• **TASK DIRECTIONS**
In the entries below, find the line with "bowl: present [71,358,151,439]" and the line with "fruit: present [239,425,279,467]"; give again those lines and every line between them, exactly.

[Bounding box coordinate data]
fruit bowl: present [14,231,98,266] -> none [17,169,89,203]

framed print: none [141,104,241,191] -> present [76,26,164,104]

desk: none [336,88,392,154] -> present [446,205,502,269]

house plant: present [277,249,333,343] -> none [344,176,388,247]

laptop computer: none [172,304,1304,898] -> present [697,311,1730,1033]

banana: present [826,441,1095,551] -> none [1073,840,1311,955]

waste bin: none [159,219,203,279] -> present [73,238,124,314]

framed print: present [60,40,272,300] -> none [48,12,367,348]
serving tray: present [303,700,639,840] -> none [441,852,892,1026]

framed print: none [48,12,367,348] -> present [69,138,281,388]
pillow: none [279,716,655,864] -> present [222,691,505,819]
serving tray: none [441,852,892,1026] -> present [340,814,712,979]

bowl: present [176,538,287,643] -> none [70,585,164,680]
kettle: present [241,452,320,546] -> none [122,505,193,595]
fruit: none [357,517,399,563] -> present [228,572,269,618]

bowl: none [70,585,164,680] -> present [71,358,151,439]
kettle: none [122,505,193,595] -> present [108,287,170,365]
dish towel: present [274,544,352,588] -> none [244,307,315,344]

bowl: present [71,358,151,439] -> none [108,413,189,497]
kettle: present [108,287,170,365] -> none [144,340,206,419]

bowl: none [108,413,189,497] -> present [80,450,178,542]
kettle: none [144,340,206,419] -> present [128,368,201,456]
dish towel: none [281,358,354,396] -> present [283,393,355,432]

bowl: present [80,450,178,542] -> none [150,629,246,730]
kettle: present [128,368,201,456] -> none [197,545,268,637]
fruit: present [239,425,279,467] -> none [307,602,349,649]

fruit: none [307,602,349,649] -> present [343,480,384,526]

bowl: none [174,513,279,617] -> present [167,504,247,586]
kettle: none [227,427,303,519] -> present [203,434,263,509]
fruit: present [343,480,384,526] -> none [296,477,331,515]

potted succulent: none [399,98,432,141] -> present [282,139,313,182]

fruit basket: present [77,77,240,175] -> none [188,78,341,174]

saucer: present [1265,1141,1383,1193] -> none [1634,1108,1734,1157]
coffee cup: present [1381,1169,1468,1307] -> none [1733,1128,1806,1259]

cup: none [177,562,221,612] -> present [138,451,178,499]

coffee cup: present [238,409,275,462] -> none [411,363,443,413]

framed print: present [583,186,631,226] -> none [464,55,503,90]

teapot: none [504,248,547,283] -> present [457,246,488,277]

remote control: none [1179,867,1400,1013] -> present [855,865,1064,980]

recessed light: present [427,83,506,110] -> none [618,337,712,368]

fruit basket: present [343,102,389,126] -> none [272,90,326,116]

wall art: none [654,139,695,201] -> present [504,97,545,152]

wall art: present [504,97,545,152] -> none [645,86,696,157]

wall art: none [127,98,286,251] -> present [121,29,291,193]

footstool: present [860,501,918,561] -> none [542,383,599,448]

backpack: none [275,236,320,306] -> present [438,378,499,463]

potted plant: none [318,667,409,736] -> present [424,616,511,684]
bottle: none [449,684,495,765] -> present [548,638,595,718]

• **EXPECTED OUTPUT**
bowl: present [71,358,151,439] -> none [108,413,189,497]
kettle: present [108,287,170,365] -> none [144,340,206,419]

bowl: none [108,413,189,497] -> present [80,450,178,542]
kettle: none [144,340,206,419] -> present [128,368,201,456]
dish towel: none [281,358,354,396] -> present [283,393,355,432]

bowl: present [80,450,178,542] -> none [150,629,246,730]
kettle: present [128,368,201,456] -> none [197,545,268,637]
fruit: present [239,425,279,467] -> none [307,602,349,649]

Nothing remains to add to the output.